Weltmeister und deutsche Hoffnungen

von Redaktion

Langbahn-WM-Challenge in Mühldorf mit starkem Starterfeld – Vier deutsche Piloten

Mühldorf – Lange mussten die Verantwortlichen des MSC Mühldorf warten, bis die Starter für die WM-Challenge am Sonntag ab 14 Uhr auf der Mühldorfer Sandbahn feststanden. „Aber das Warten hat sich gelohnt“, so Rennleiter Josef Frohnwieser, „denn das Fahrerfeld ist ein echter Knüller. Diese 20 Top-Athleten kämpfen alle um einen Platz unter den Top-5. Das wird bestimmt für einige Piloten eine ganz heiße Kiste! Denn Challenge bedeutet, dass an diesem einen Renntag entschieden wird, wer künftig um den WM-Titel mitstreiten darf.“

Aus der aktuellen Liste der WM-Starter fehlen nur Martin Smolinski, Lukas Fienhage und Romano Hummel, die alle den Herausforderungen einer Challenge aus dem Weg gehen wollten und darauf hoffen, über den aktuellen WM-Stand – ein Platz unter den ersten Sechs ist notwendig – sich für die Finalrunde 2025 zu qualifizieren. Ansonsten ist alles am Start, was im Langbahnsport Rang und Namen hat. Mehr als die Hälfte der aktuellen WM-Teilnehmer finden sich in diesem Feld.

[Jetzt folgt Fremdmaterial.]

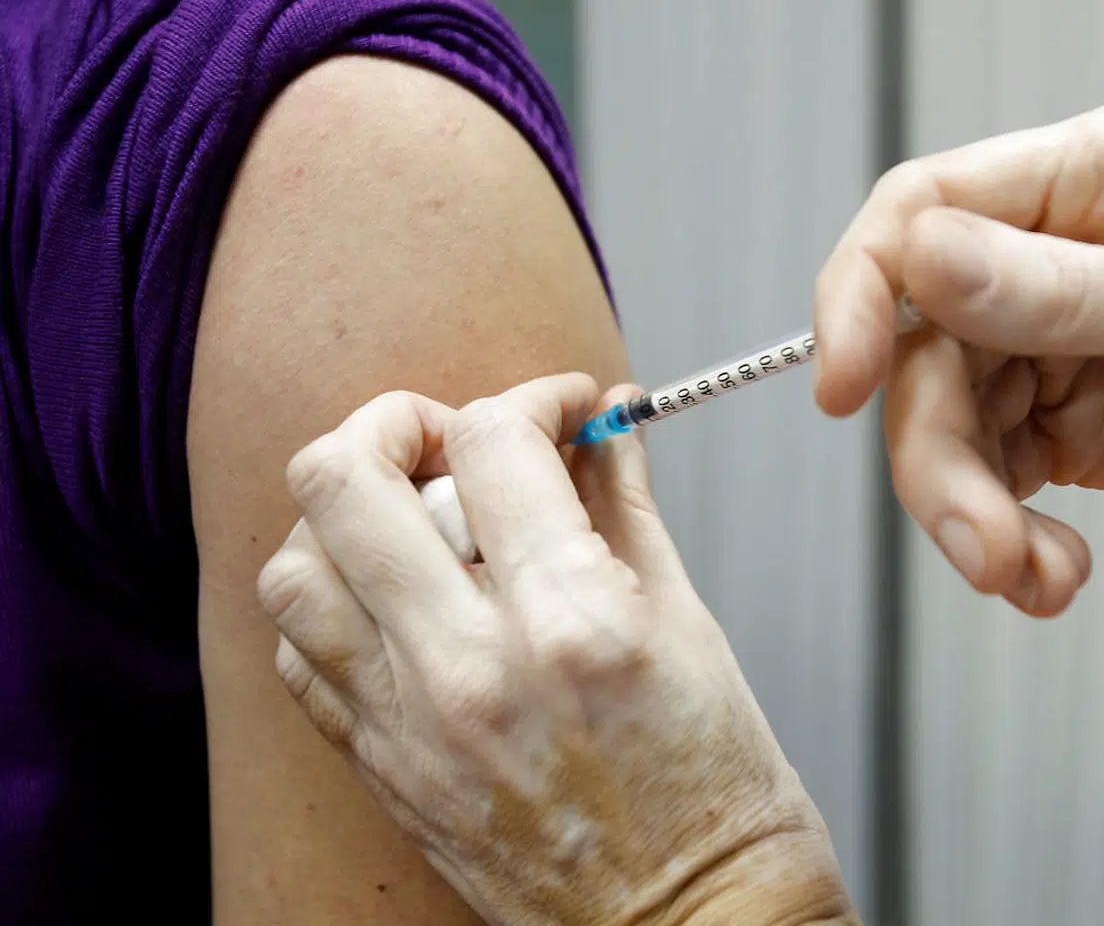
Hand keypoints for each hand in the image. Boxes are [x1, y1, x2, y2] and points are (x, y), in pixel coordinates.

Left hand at [255, 378, 856, 925]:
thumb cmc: (717, 799)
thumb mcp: (693, 629)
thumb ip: (627, 509)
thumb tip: (606, 429)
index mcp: (572, 621)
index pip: (496, 440)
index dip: (535, 396)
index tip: (563, 407)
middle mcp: (471, 666)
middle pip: (345, 476)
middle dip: (398, 420)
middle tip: (451, 434)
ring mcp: (411, 723)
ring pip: (294, 562)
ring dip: (348, 515)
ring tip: (413, 519)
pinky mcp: (382, 767)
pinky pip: (298, 653)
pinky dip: (332, 602)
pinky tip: (396, 600)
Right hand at [814, 96, 1103, 617]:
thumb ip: (1061, 292)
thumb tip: (919, 260)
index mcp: (1099, 182)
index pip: (926, 213)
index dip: (862, 294)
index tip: (841, 383)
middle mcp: (1066, 258)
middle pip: (929, 349)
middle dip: (937, 457)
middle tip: (979, 541)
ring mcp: (1072, 347)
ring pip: (955, 427)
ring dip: (972, 514)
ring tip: (1024, 575)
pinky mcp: (1085, 429)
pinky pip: (1004, 481)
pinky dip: (1012, 540)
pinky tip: (1054, 576)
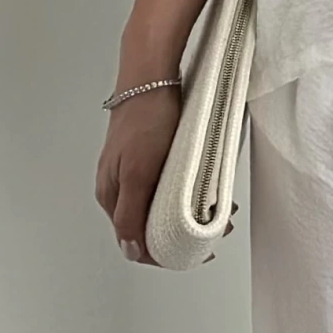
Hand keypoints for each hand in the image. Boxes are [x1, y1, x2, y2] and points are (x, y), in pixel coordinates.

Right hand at [96, 89, 228, 266]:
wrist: (151, 79)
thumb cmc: (143, 121)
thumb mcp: (138, 174)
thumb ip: (131, 214)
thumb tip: (130, 250)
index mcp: (112, 197)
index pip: (136, 243)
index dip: (166, 254)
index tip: (195, 252)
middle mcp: (121, 190)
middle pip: (152, 227)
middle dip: (185, 235)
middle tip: (215, 231)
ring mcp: (136, 175)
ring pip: (165, 209)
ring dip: (192, 216)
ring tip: (220, 212)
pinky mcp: (152, 161)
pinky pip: (171, 189)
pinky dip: (191, 196)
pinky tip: (210, 192)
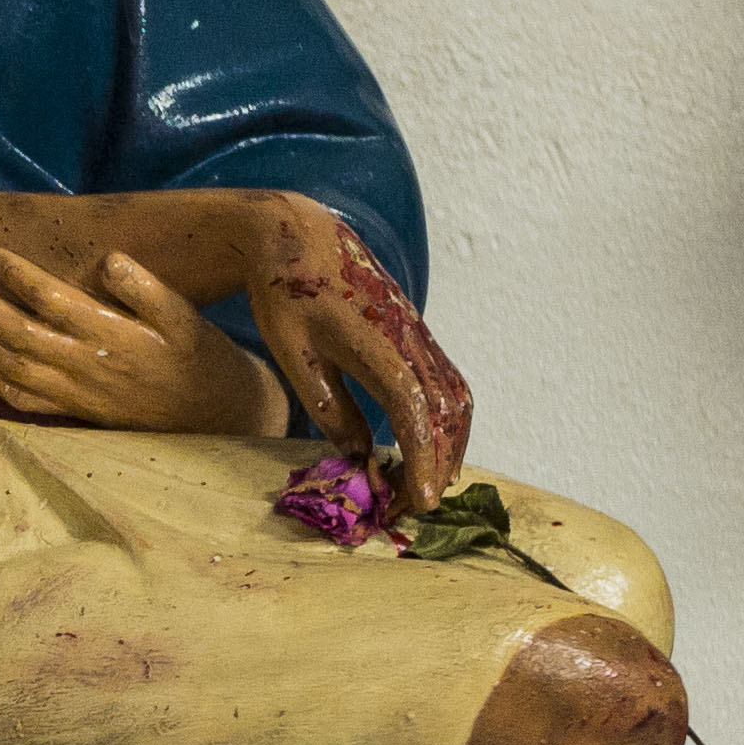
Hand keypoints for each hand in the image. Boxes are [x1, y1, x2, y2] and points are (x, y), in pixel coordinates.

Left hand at [0, 246, 276, 434]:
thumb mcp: (185, 317)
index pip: (51, 300)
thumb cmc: (199, 357)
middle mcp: (86, 367)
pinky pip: (20, 398)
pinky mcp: (71, 413)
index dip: (15, 275)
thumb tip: (110, 260)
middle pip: (16, 334)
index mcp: (113, 335)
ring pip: (9, 366)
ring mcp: (74, 394)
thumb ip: (147, 289)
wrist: (214, 416)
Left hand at [238, 203, 470, 504]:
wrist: (300, 236)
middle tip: (412, 507)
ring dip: (449, 447)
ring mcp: (420, 335)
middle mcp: (410, 337)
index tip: (419, 498)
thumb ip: (329, 405)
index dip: (422, 455)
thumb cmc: (286, 293)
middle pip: (446, 411)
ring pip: (457, 400)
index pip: (415, 407)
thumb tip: (360, 456)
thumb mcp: (294, 354)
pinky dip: (448, 425)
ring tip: (424, 487)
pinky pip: (449, 386)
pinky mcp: (419, 336)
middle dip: (437, 464)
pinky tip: (430, 451)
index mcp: (376, 340)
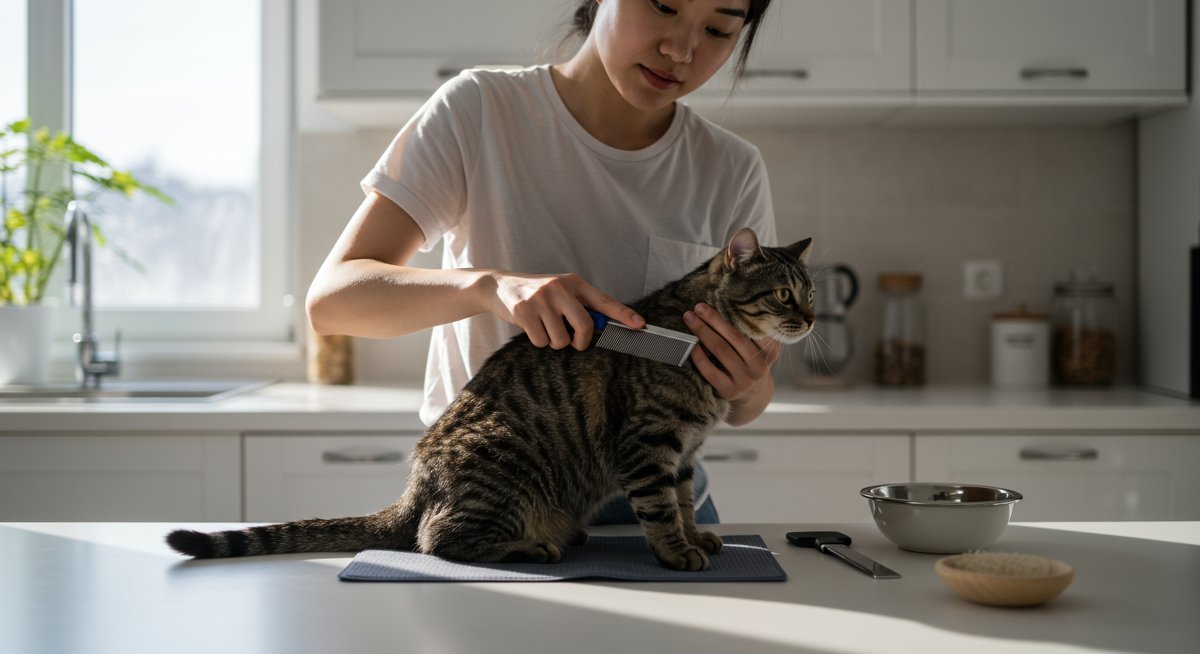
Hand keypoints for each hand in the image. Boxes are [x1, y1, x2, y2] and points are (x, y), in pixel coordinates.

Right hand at [486, 271, 644, 349]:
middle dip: (581, 341)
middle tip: (574, 342)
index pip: (604, 300)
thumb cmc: (537, 294)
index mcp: (574, 282)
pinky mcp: (524, 310)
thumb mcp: (561, 293)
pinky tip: (531, 327)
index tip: (639, 325)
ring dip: (555, 342)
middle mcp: (560, 287)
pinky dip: (538, 341)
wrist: (498, 286)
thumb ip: (581, 307)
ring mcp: (541, 298)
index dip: (623, 314)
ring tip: (545, 327)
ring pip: (562, 339)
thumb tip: (605, 328)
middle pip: (585, 325)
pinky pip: (541, 341)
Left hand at [683, 302, 781, 402]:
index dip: (737, 312)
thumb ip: (751, 329)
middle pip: (734, 337)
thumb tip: (727, 300)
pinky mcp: (728, 390)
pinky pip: (709, 369)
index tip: (721, 297)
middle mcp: (759, 365)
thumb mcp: (760, 347)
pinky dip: (698, 354)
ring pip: (720, 350)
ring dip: (702, 332)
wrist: (752, 393)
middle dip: (713, 319)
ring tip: (690, 318)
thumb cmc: (751, 360)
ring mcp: (744, 379)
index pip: (755, 328)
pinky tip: (690, 343)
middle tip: (698, 306)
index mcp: (771, 350)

Mit Kenneth Kruse Hansen aus Dänemark geht der Gewinner des letzten Mühldorfer Grand Prix an den Start. Der Vize-Weltmeister Chris Harris aus England ist ebenso ein heißer Siegkandidat wie sein Landsmann Zach Waijtknecht. Die Niederländer entsenden Dave Meijerink, die Tschechen setzen auf den erfahrenen Hynek Stichauer, für Österreich geht Andrew Appleton an den Start. Alles Leute mit vielen Jahren Grand Prix Erfahrung. Sie kennen die Bahn in Mühldorf bestens und haben allesamt in der Innstadt schon tolle Ergebnisse erzielt. Gespannt darf man auf das Auftreten von Jesse Mustonen aus Finnland sein, der genauso wie seine niederländischen Kontrahenten Mika Meijer und Henry van der Stehen wieder im Konzert der Großen mitspielen möchte.

Und die deutschen Teilnehmer? Stephan Katt, Club-Fahrer des MSC Mühldorf und erfahrenster Teilnehmer im Feld, möchte nach seiner auskurierten Beinverletzung wieder groß angreifen und hat die Qualifikation fest im Fokus. Max Dilger fühlt sich nach seinen gesundheitlichen Problemen wieder fit und hat auf der Sandbahn durchaus gute Chancen, den Sprung in den Grand Prix Zirkus wieder zu schaffen. Daniel Spiller aus Vilsheim fährt in seiner zweiten Internationalen Saison und gehört zu den aufstrebenden Piloten. Für ihn gilt es, Erfahrung zu sammeln und durch eine gute Platzierung sich für weitere internationale Aufgaben zu empfehlen.

Die größten Chancen werden dem vierten deutschen Fixstarter eingeräumt: Erik Riss aus Bad Wurzach wurde bereits als 19-Jähriger im Jahr 2014 und dann in 2016 erneut in Mühldorf Langbahn-Weltmeister. Er möchte nach einem längeren Ausflug auf die unterschiedlichsten kürzeren Speedwaybahnen wieder vermehrt in den Langbahnsport einsteigen und ist natürlich ein heißer Siegkandidat für dieses Rennen.

20 Fahrer, 23 Rennläufe, 23-mal Starts und Nervenkitzel – und am Ende können sich nur Fünf für den Grand Prix qualifizieren. Den Drift-Künstlern wird am Sonntag alles abverlangt, die Fans müssen ihrem Favoriten kräftig die Daumen drücken, damit am Ende ein weiterer GP-Startplatz für einen deutschen Fahrer zu Buche steht. Die Chance ist durchaus vorhanden, aber Motorsport ist immer eine Gratwanderung. Eine Vorhersage, wer unter die besten Fünf kommen wird, ist äußerst schwierig. Die Lösung der Frage gibt es am Sonntag ab 14 Uhr im Mühldorfer Rennbahnstadion.